--- Excerpted text Enclosed Below ---

The Extraordinary Kurt Tallis

The Fourth Avenue Merchants Association (FAMA) is a nonprofit organization that represents the heart and soul of one of Tucson’s most historic shopping districts composed of eclectic mom and pop stores, restaurants and bars. The organization receives most of its income through two street fairs which can bring in up to 300,000 people each year. For over 40 years, the Fourth Avenue Street Fair has been a destination for artists, jewelers, and culture lovers alike.

Kurt Tallis, who started out selling his art at Street Fair, is the Events and Marketing Director for FAMA and has experienced what it’s like to be a part of such a supportive community and how the Street Fair has been affecting so many people for the past few decades. We got to talk to Kurt about 4th Avenue, the Street Fair, and what it’s like marketing online.

WBN: What is 4th Avenue and what part does the Fourth Avenue Merchants Association play?

Kurt Tallis: 4th avenue is a historic, streamlined shopping district that has about 100 merchants that are all locally owned, mom and pops. It’s an incubator. I call it the ‘street of dreams.’ It’s low rent, starter–definitely not a mall. We’re the eclectic, hippie, geek and freak area. We’re the Haight-Ashbury of Tucson. We’re classic Tucson.

Sixteen of our business have been here for over 25 years. Two of our business have been here for over 70 years. 70% of our business are owned by women.

We’re a facilitator. Our job is to promote the socio-economic well being of 4th Avenue and the surrounding neighborhoods.

WBN: What is Street Fair and why is it such a big part of what you do with the 4th Avenue Merchants Association?

KT: Street Fair is a tradition in Tucson. It’s the changing of the seasons. It’s bigger than me–it’s bigger than everything! It’s 44 years old. People have set their circadian rhythm by Street Fair. It’s the largest event in Southern Arizona.

Street Fair is twice a year and it’s the money maker for us. What do we do with the money? The city of Tucson does not pick up our garbage on 4th ave. We do. They don’t power wash the sidewalks, they don’t do graffiti defeatment, they don’t pick up the cigarette butts, they don’t water the trees, they don’t trim the trees. We do all of that. Thank you, Street Fair.

Ordinary people do what they know how to do, extraordinary people do what they do not know how to do.

We’re more than happy to do that because we represent small business in Tucson. Small business can’t wait for government handouts, they can’t wait for government to solve their problems. So in the true entrepreneurial spirit, they solve their own problems.

Street Fair has been the golden egg that has allowed us to be successful as long as we have. Street Fair brings in 300,000 people a year. A full third of any given Street Fairs are local artists. We’re a nationally known show. In the 10,000 events measured in the event industry, we’re in the top 100. We’ll have anywhere from 600-700 artists apply for 300/400 slots. It’s a great event. And we’re [only] a staff of three. Full time staff of three.

--- End of Enclosed Excerpted text ---
--- Dataset content Enclosed Below ---

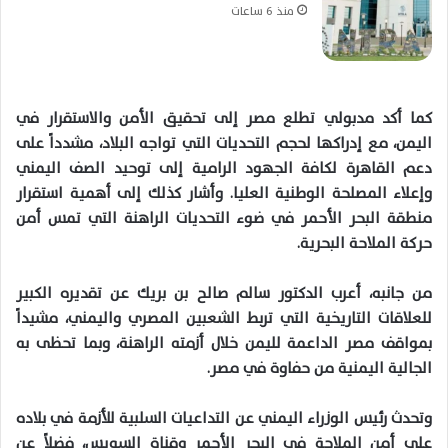
منذ 6 ساعات
كما أكد مدبولي تطلع مصر إلى تحقيق الأمن والاستقرار في
اليمن، مع إدراكها لحجم التحديات التي تواجه البلاد، مشدداً على
دعم القاهرة لكافة الجهود الرامية إلى توحيد الصف اليمني
وإعلاء المصلحة الوطنية العليا. وأشار كذلك إلى أهمية استقرار
منطقة البحر الأحمر في ضوء التحديات الراهنة التي تمس أمن
حركة الملاحة البحرية.
من جانبه، أعرب الدكتور سالم صالح بن بريك عن تقديره الكبير
للعلاقات التاريخية التي تربط الشعبين المصري واليمني، مشيداً
بمواقف مصر الداعمة لليمن خلال أزمته الراهنة، وبما تحظى به
الجالية اليمنية من حفاوة في مصر.
وتحدث رئيس الوزراء اليمني عن التداعيات السلبية للأزمة في بلاده
على أمن الملاحة في البحر الأحمر وقناة السويس، فضلاً عن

--- End of Enclosed Dataset content ---

**Directions**:
1. In the Fourth Avenue interview, rewrite the paragraph beginning "Street Fair is twice a year" as a short bulleted list that keeps its main facts.
2. Print the Fourth Avenue interview word for word from "The Fourth Avenue Merchants Association (FAMA)" to "culture lovers alike.".

**Answers to each task**:
1.
- Street Fair takes place twice a year and is the association's main source of money.
- On 4th Avenue, the city of Tucson does not pick up garbage, power wash sidewalks, remove graffiti, pick up cigarette butts, or water or trim the trees.
- The association handles all of those tasks, paid for by Street Fair.

2.
The Fourth Avenue Merchants Association (FAMA) is a nonprofit organization that represents the heart and soul of one of Tucson’s most historic shopping districts composed of eclectic mom and pop stores, restaurants and bars. The organization receives most of its income through two street fairs which can bring in up to 300,000 people each year. For over 40 years, the Fourth Avenue Street Fair has been a destination for artists, jewelers, and culture lovers alike.